Repeat exactly the lines from the one containing "মাগুরায় সাকিব আল হাসানের বাড়িতে হামলা" through the last line of the records below, both included, and nothing else.

*Data to process*
= = =

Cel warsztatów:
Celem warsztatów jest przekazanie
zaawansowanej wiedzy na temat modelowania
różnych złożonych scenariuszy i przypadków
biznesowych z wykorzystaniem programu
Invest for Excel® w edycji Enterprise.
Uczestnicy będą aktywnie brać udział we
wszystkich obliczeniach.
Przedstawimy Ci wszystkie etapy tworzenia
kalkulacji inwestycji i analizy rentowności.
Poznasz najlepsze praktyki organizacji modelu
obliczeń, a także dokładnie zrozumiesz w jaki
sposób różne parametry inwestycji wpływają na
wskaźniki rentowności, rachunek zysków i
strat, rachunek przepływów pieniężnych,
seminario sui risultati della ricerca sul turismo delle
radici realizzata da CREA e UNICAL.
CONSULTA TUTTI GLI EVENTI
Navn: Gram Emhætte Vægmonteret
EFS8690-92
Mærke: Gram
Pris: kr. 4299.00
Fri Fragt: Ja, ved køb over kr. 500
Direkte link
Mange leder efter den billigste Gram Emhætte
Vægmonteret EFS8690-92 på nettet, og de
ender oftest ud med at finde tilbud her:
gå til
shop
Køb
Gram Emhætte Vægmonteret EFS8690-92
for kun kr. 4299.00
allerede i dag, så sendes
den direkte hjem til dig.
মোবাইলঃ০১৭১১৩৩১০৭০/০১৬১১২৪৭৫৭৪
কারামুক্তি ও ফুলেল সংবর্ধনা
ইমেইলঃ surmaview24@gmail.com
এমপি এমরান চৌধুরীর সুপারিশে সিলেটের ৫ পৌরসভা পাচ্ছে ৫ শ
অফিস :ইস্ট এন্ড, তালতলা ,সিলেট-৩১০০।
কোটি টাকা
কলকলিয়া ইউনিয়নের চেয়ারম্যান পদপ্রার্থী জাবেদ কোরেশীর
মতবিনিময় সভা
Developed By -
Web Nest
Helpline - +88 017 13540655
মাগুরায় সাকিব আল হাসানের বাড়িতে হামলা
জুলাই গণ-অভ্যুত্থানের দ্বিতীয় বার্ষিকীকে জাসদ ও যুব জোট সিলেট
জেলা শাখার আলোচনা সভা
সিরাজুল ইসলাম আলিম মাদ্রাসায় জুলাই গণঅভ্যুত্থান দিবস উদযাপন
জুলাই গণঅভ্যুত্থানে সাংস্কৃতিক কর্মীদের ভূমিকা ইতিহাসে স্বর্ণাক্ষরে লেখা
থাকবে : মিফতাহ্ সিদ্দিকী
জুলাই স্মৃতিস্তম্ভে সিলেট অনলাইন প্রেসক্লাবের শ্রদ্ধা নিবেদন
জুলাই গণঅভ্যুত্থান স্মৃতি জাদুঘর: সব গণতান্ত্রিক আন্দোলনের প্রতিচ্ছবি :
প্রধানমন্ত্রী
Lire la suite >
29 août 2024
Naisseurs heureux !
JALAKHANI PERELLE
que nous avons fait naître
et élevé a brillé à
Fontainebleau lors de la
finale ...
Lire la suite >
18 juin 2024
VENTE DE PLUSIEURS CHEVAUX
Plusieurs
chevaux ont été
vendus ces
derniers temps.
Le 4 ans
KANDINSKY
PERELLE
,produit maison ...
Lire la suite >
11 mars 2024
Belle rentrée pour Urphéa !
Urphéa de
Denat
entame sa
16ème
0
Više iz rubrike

= = =

*Result*
মাগুরায় সাকিব আল হাসানের বাড়িতে হামলা
জুলাই গণ-অভ্যুত্থানের দ্বিতীয় বার্ষিকীকে জাসদ ও যুব জোট সিলেট
জেলা শাখার আলোচনা সভা
সিরাজুল ইসলাম আলিম মাদ্রাসায় জুলাই গণঅভ্যুত্থান দিবস উদযাপন
জুলাই গণঅভ্যুত্থানে সাংস্কৃতিক কর্মীদের ভূমিকা ইতিহাসে স্বর্ণাক্ষরে লেখা
থাকবে : মিফতাহ্ সিদ্দিকী
জুলাই স্মৃতিস্তম্ভে সিলেট অনলাইন প্রেসক্লাবের শ্রদ্ধা নিবেদন
জুলাই গণঅভ্যুত্থান স্মৃতি জাদুঘর: সব গণতান্ত্রিক আন্দোলনের প্রতিচ্ছবি :
প্রধানমন্ত্রী
Lire la suite >
29 août 2024
Naisseurs heureux !
JALAKHANI PERELLE
que nous avons fait naître
et élevé a brillé à
Fontainebleau lors de la
finale ...
Lire la suite >
18 juin 2024
VENTE DE PLUSIEURS CHEVAUX
Plusieurs
chevaux ont été
vendus ces
derniers temps.
Le 4 ans
KANDINSKY
PERELLE
,produit maison ...
Lire la suite >
11 mars 2024
Belle rentrée pour Urphéa !
Urphéa de
Denat
entame sa
16ème
0
Više iz rubrike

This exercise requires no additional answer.